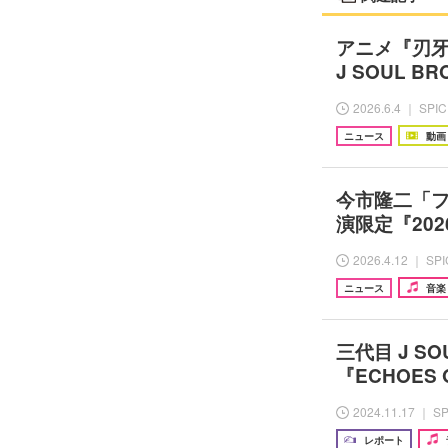
アニメ『刃牙
J SOUL 
2026.6.4 ｜ SPI
ニュース
動画
今市隆二「フ
演限定『2026 R
2026.4.12 ｜ SP
ニュース
音楽
三代目 J S
『ECHOES 
2024.11.17 ｜ S
レポート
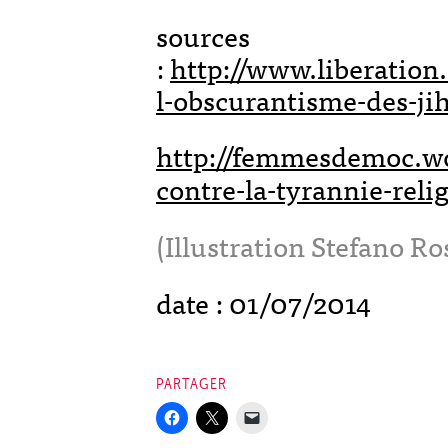
sources
:
http://www.liberation
l-obscurantisme-des-ji
http://femmesdemoc.wo
contre-la-tyrannie-relig
(Illustration Stefano Ro
date : 01/07/2014
PARTAGER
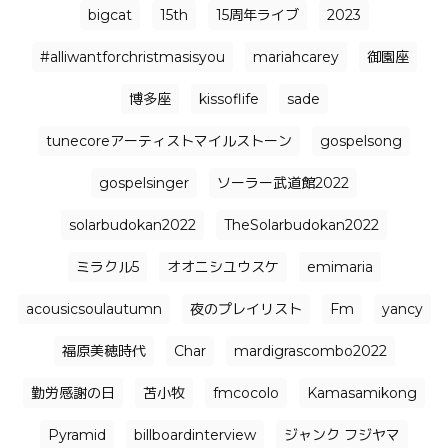
bigcat
15th
15周年ライブ
2023
#alliwantforchristmasisyou
mariahcarey
御園座
博多座
kissoflife
sade
tunecoreアーティストマイルストーン
gospelsong
gospelsinger
ソーラー武道館2022
solarbudokan2022
TheSolarbudokan2022
ミラクル5
オオニシユウスケ
emimaria
acousicsoulautumn
夜のプレイリスト
Fm
yancy
福原美穂時代
Char
mardigrascombo2022
勤労感謝の日
苫小牧
fmcocolo
Kamasamikong
Pyramid
billboardinterview
ジャンク フジヤマ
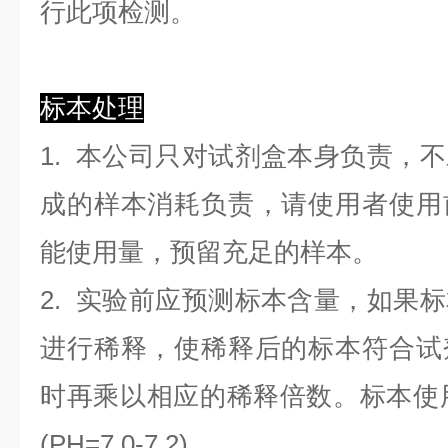
行此项检测。
标本处理
1. 本公司只对试剂盒本身负责，
成的样本消耗负责，请使用者使用
能使用量，预留充足的样本。
2. 实验前应预测标本含量，如果
进行稀释，使稀释后的标本符合试
时再乘以相应的稀释倍数。标本使用0.
(PH=7.0-7.2)。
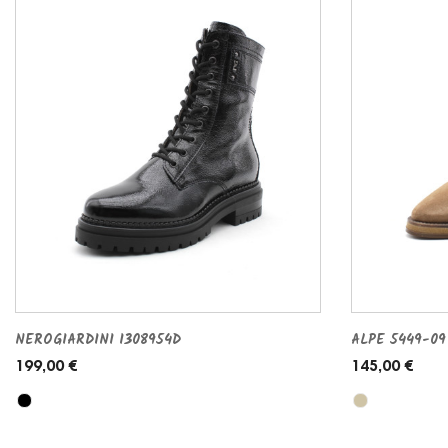
NEROGIARDINI I308954D
ALPE 5449-09
199,00 €
145,00 €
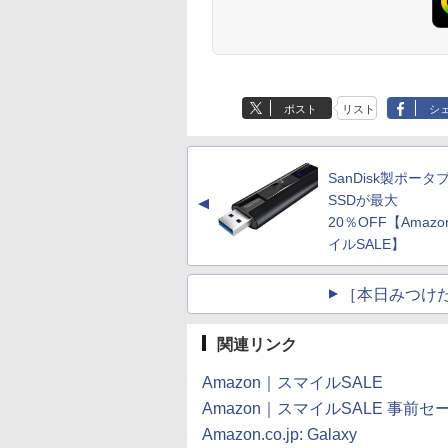
ポスト
リスト
シ
SanDisk製ポータ
SSDが最大
▲
20％OFF【Amaz
イルSALE】
［本日みつけ
関連リンク
Amazon｜スマイルSALE
Amazon｜スマイルSALE 事前セ
Amazon.co.jp: Galaxy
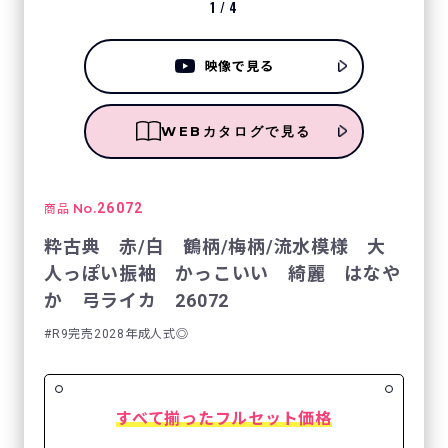
1
/
4
映像で見る
WEBカタログで見る
No.
26072
商品
粋古典 赤/白 鶴柄/梅柄/流水模様 大
人っぽい振袖 かっこいい 綺麗 はなや
か 弓ライカ 26072
R9完売2028年成人式◎
すべて揃ったフルセット価格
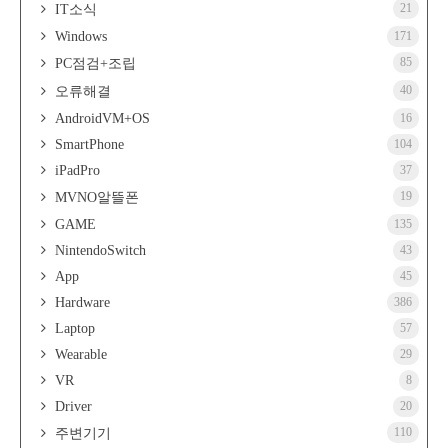
21
IT소식
Windows
171
85
PC점검+조립
40
오류해결
AndroidVM+OS
16
SmartPhone
104
iPadPro
37
19
MVNO알뜰폰
GAME
135
NintendoSwitch
43
App
45
Hardware
386
Laptop
57
Wearable
29
VR
8
Driver
20
110
주변기기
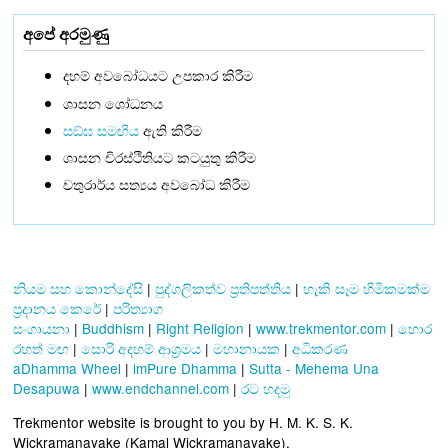
අපේ අරමුණු
දහම් අවබෝධයට උපකාර කිරීම
ශාසන ශෝධනය
සඞ්‌ඝ සමඟිය
ඇති කිරීම
ශාසන චිරස්ථිතියට කටයුතු කිරීම
චතුරාර්ය සත්‍යය අවබෝධ කිරීම
නියම සහ කොන්දේසි
|
පුද්ගලිකත්ව ප්‍රතිපත්තිය
|
හැකි සෑම හිමිකමක්ම
ප්‍රදානය කෙරේ
|
පරිත්‍යාග
සංගායනා
|
Buddhism
|
Right Religion
|
www.trekmentor.com
|
හොර
රහත් මඟ
|
සොරි අදහම් ආශ්‍රමය
|
මහානායක
|
අධිකරණ
aDhamma Wheel
|
imPure Dhamma
|
Sutta - Mehema Una
Desapuwa
|
www.endchannel.com
|
රට හදමු
Trekmentor website is brought to you by H. M. K. S. K.
Wickramanayake (Kamal Wickramanayake).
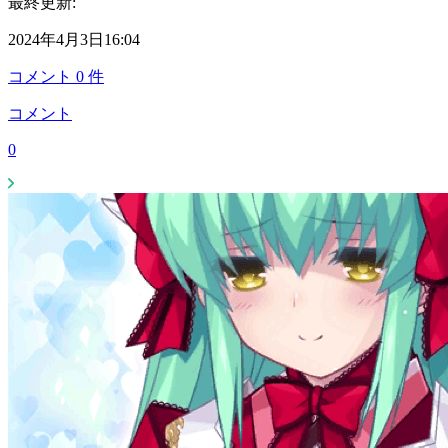
最終更新:
2024年4月3日16:04
コメント
0
件
コメント
0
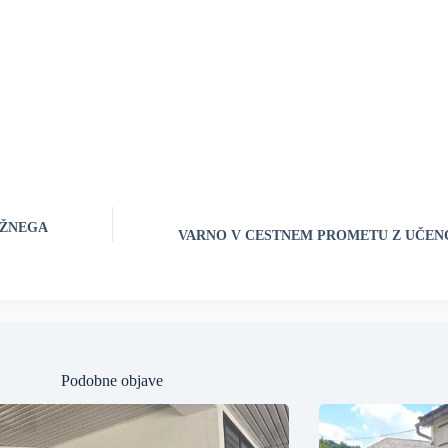
IŽNEGA
VARNO V CESTNEM PROMETU Z UČEN
Podobne objave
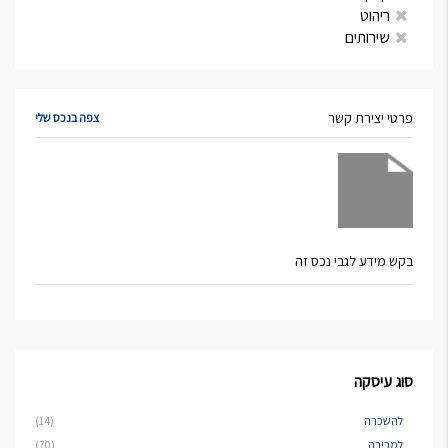
ריהוט
שירותים
פרטי יצירת קשר
צפה בנכס שלי
בקש מידע לגבי נכס זה
סוג עיסקה
להשכרה
(14)
למכירה
(70)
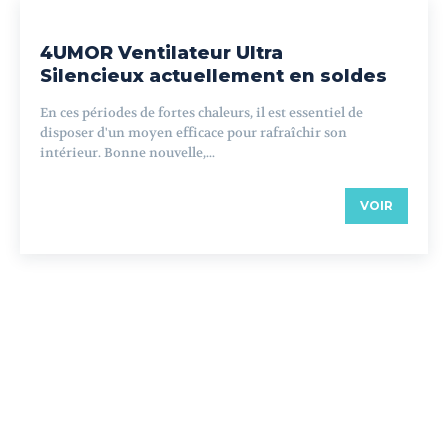
4UMOR Ventilateur Ultra
Silencieux actuellement en soldes
En ces périodes de fortes chaleurs, il est essentiel de
disposer d'un moyen efficace pour rafraîchir son
intérieur. Bonne nouvelle,...
VOIR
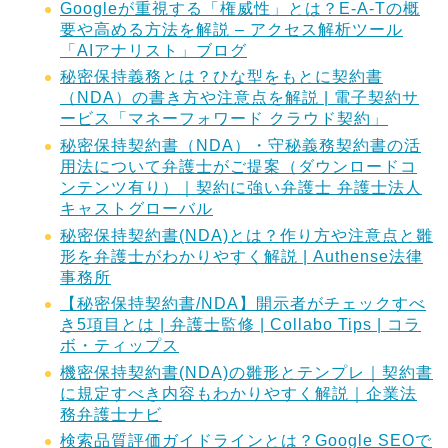
Googleが重視する「権威性」とは？E-A-Tの概
要や高める方法を解説 – アクセス解析ツール
「AIアナリスト」ブログ
秘密保持義務とは？ひな型をもとに契約書
（NDA）の書き方や注意点を解説 | 電子契約サ
ービス「マネーフォワード クラウド契約」
秘密保持契約書（NDA）・守秘義務契約書の活
用法について弁護士がご提案（ダウンロードコ
ンテンツ有り）｜契約に強い弁護士 弁護士法人
キャストグローバル
秘密保持契約書(NDA)とは？作り方や注意点と雛
形を弁護士がわかりやすく解説 | Authense法律
事務所
【秘密保持契約書/NDA】開示者がチェックすべ
き5項目とは | 弁護士監修 | Collabo Tips | コラ
ボ・ティップス
機密保持契約書(NDA)の雛形とテンプレ｜契約書
に規定すべき内容もわかりやすく解説｜企業法
務弁護士ナビ
検索品質評価ガイドラインとは？Google SEOで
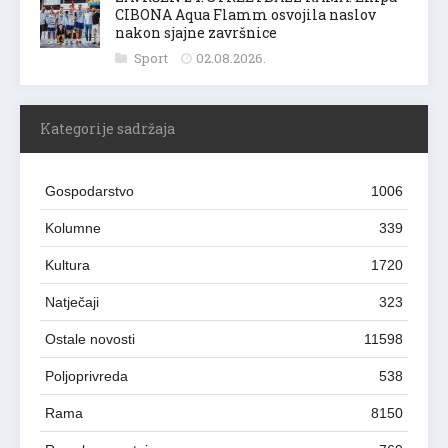
CIBONA Aqua Flamm osvojila naslov
nakon sjajne završnice
Sport
02.08.2026.
Kategorije sadržaja
Gospodarstvo
1006
Kolumne
339
Kultura
1720
Natječaji
323
Ostale novosti
11598
Poljoprivreda
538
Rama
8150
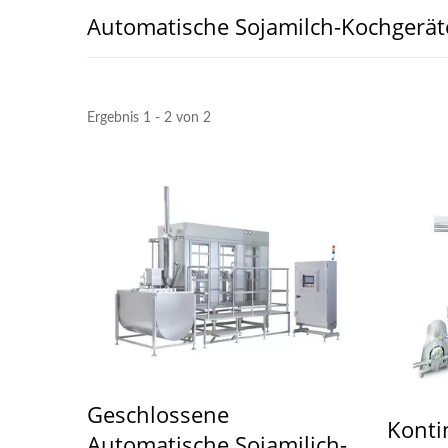
Automatische Sojamilch-Kochgerät
Ergebnis 1 - 2 von 2
Geschlossene
Konti
Automatische Sojamilich-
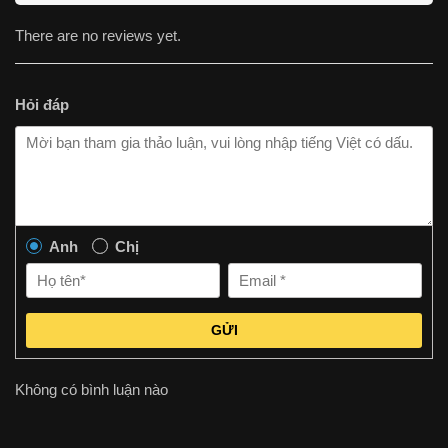
There are no reviews yet.
Hỏi đáp
Anh
Chị
GỬI
Không có bình luận nào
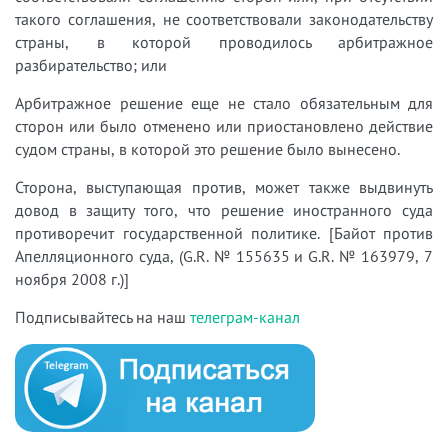
такого соглашения, не соответствовали законодательству
страны, в которой проводилось арбитражное
разбирательство; или
Арбитражное решение еще не стало обязательным для
сторон или было отменено или приостановлено действие
судом страны, в которой это решение было вынесено.
Сторона, выступающая против, может также выдвинуть
довод в защиту того, что решение иностранного суда
противоречит государственной политике. [Байот против
Апелляционного суда, (G.R. № 155635 и G.R. № 163979, 7
ноября 2008 г.)]
Подписывайтесь на наш
телеграм-канал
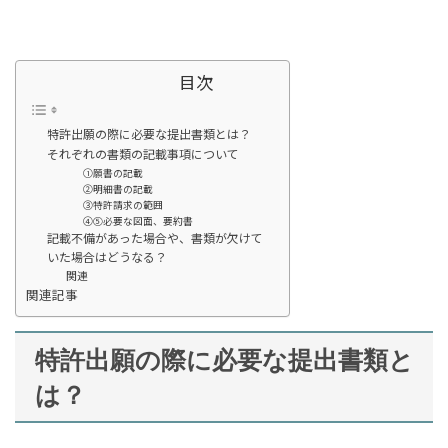
目次
特許出願の際に必要な提出書類とは？
それぞれの書類の記載事項について
①願書の記載
②明細書の記載
③特許請求の範囲
④⑤必要な図面、要約書
記載不備があった場合や、書類が欠けて
いた場合はどうなる？
関連
関連記事
特許出願の際に必要な提出書類と
は？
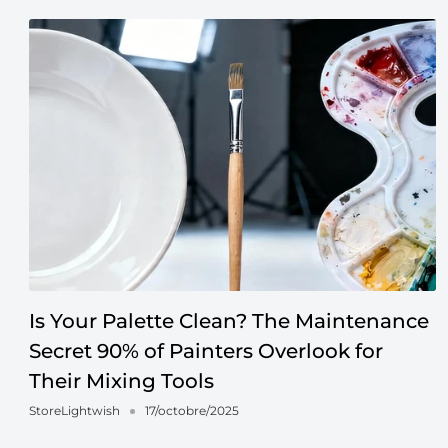
Is Your Palette Clean? The Maintenance
Secret 90% of Painters Overlook for
Their Mixing Tools
StoreLightwish
17/octobre/2025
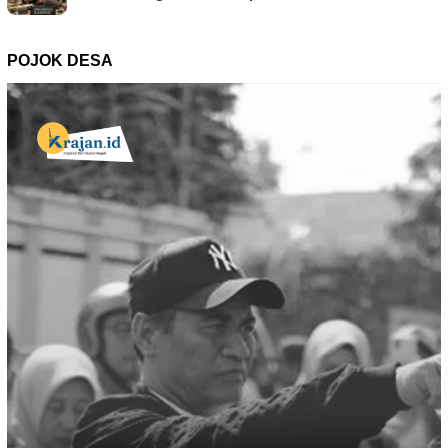
POJOK DESA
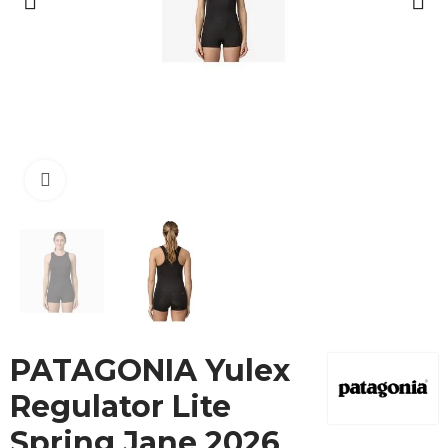
Cliquez pour agrandir
PATAGONIA Yulex
Regulator Lite
Spring Jane 2026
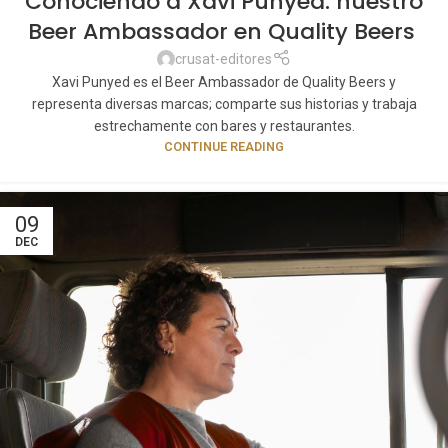
Conociendo a Xavi Punyed: nuestro
Beer Ambassador en Quality Beers
crusat-editores
Xavi Punyed es el Beer Ambassador de Quality Beers y
representa diversas marcas; comparte sus historias y trabaja
estrechamente con bares y restaurantes.
CONTINUE READING
09
DEC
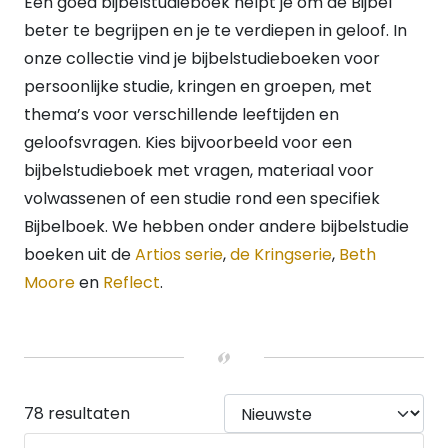
Een goed bijbelstudieboek helpt je om de Bijbel
Geen duimgrepen
(2)
beter te begrijpen en je te verdiepen in geloof. In
KOKER
Geen koker
(2)
onze collectie vind je bijbelstudieboeken voor
VERWACHT
persoonlijke studie, kringen en groepen, met
Nee
(78)
thema’s voor verschillende leeftijden en
HEEFT DUMMY VOORRAAD
Nee
(78)
geloofsvragen. Kies bijvoorbeeld voor een
UITVOERING
bijbelstudieboek met vragen, materiaal voor
Hardback
(3)
volwassenen of een studie rond een specifiek
Paperback
(73)
Bijbelboek. We hebben onder andere bijbelstudie
Puzzel
(1)
boeken uit de
Artios serie
,
de Kringserie
,
Beth
Kaarten
(1)
Moore
en
Reflect
.
78 resultaten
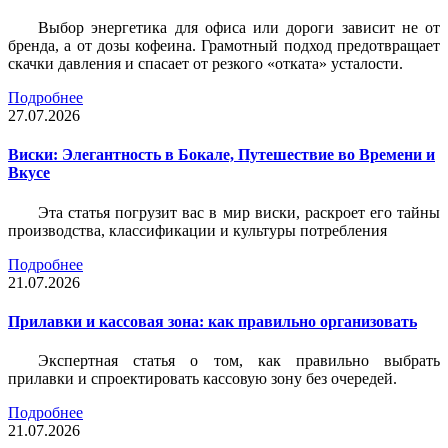
Выбор энергетика для офиса или дороги зависит не от
бренда, а от дозы кофеина. Грамотный подход предотвращает
скачки давления и спасает от резкого «отката» усталости.
Подробнее
27.07.2026
Виски: Элегантность в Бокале, Путешествие во Времени и
Вкусе
Эта статья погрузит вас в мир виски, раскроет его тайны
производства, классификации и культуры потребления
Подробнее
21.07.2026
Прилавки и кассовая зона: как правильно организовать
Экспертная статья о том, как правильно выбрать
прилавки и спроектировать кассовую зону без очередей.
Подробнее
21.07.2026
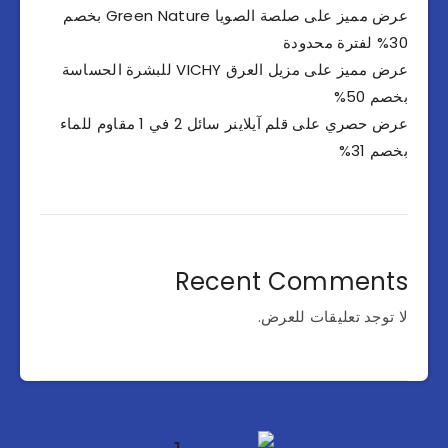
عرض مميز على صلصة الصويا Green Nature بخصم
30% لفترة محدودة
عرض مميز على مزيل العرق VICHY للبشرة الحساسة
بخصم 50%
عرض حصري على قلم آيلاينر سائل 2 في 1 مقاوم للماء
بخصم 31%
Recent Comments
لا توجد تعليقات للعرض.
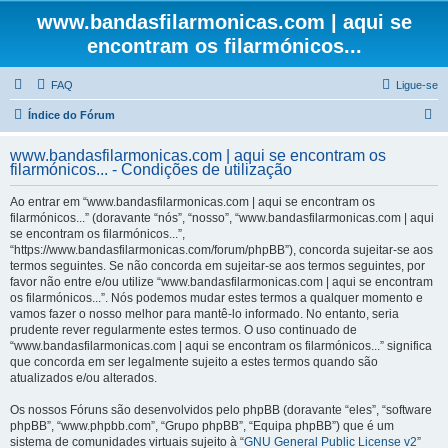
www.bandasfilarmonicas.com | aqui se
encontram os filarmónicos...
FAQ
Ligue-se
P
Índice do Fórum
e
www.bandasfilarmonicas.com | aqui se encontram os
s
filarmónicos... - Condições de utilização
q
Ao entrar em “www.bandasfilarmonicas.com | aqui se encontram os
u
filarmónicos...” (doravante “nós”, “nosso”, “www.bandasfilarmonicas.com | aqui
se encontram os filarmónicos...”,
i
“https://www.bandasfilarmonicas.com/forum/phpBB”), concorda sujeitar-se aos
s
termos seguintes. Se não concorda em sujeitar-se aos termos seguintes, por
favor não entre e/ou utilize “www.bandasfilarmonicas.com | aqui se encontram
a
os filarmónicos...”. Nós podemos mudar estes termos a qualquer momento e
r
vamos fazer o nosso melhor para mantê-lo informado. No entanto, seria
prudente rever regularmente estes termos. O uso continuado de
“www.bandasfilarmonicas.com | aqui se encontram os filarmónicos...” significa
que concorda em ser legalmente sujeito a estes termos quando são
atualizados e/ou alterados.
Os nossos Fóruns são desenvolvidos pelo phpBB (doravante “eles”, “software
phpBB”, “www.phpbb.com”, “Grupo phpBB”, “Equipa phpBB”) que é um
sistema de comunidades virtuais sujeito à “
GNU General Public License v2
”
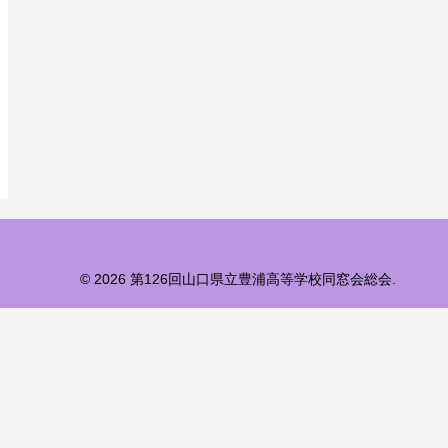
© 2026 第126回山口県立豊浦高等学校同窓会総会.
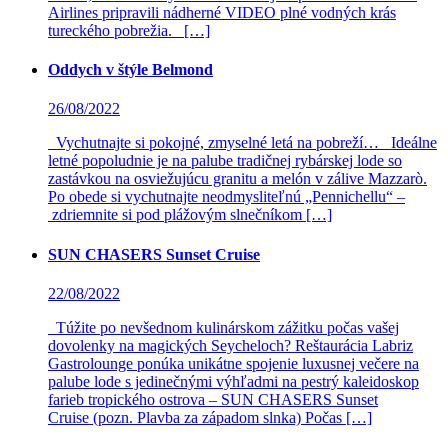
Airlines pripravili nádherné VIDEO plné vodných krás
tureckého pobrežia. […]
Oddych v štýle Belmond
26/08/2022
Vychutnajte si pokojné, zmyselné letá na pobreží… Ideálne
letné popoludnie je na palube tradičnej rybárskej lode so
zastávkou na osviežujúcu granitu a melón v zálive Mazzarò.
Po obede si vychutnajte neodmysliteľnú „Pennichellu“ –
zdriemnite si pod plážovým slnečníkom […]
SUN CHASERS Sunset Cruise
22/08/2022
Túžite po nevšednom kulinárskom zážitku počas vašej
dovolenky na magických Seycheloch? Reštaurácia Labriz
Gastrolounge ponúka unikátne spojenie luxusnej večere na
palube lode s jedinečnými výhľadmi na pestrý kaleidoskop
farieb tropického ostrova – SUN CHASERS Sunset
Cruise (pozn. Plavba za západom slnka) Počas […]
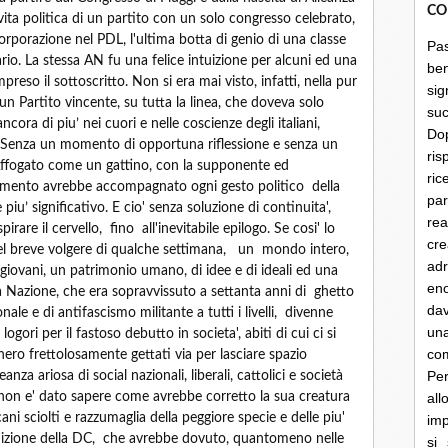
CO
vita politica di un partito con un solo congresso celebrato,
orporazione nel PDL, l'ultima botta di genio di una classe
Pa
rio. La stessa AN fu una felice intuizione per alcuni ed una
be
mpreso il sottoscritto. Non si era mai visto, infatti, nella pur
sig
 un Partito vincente, su tutta la linea, che doveva solo
su
ncora di piu’ nei cuori e nelle coscienze degli italiani,
Do
a. Senza un momento di opportuna riflessione e senza un
ris
 Affogato come un gattino, con la supponente ed
ri
omento avrebbe accompagnato ogni gesto politico della
par
piu’ significativo. E cio' senza soluzione di continuita',
rea
rare il cervello, fino all'inevitabile epilogo. Se cosi' lo
cre
l breve volgere di qualche settimana, un mondo intero,
ad
iovani, un patrimonio umano, di idee e di ideali ed una
en
lla Nazione, che era sopravvissuto a settanta anni di ghetto
dav
onale e di antifascismo militante a tutti i livelli, divenne
un
ori per il fastoso debutto in societa', abiti di cui ci si
co
ero frettolosamente gettati via per lasciare spazio
Per
eanza ariosa di social nazionali, liberali, cattolici e società
i non e' dato sapere come avrebbe corretto la sua creatura
al
ani sciolti e razzumaglia della peggiore specie e delle piu'
imp
edizione della DC, che avrebbe dovuto, quantomeno nelle
si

-*-

### Task description:
Take every line from the data that includes the word "Cruise".

### Response to the task:
SUN CHASERS Sunset Cruise
Cruise (pozn. Plavba za západom slnka) Počas […]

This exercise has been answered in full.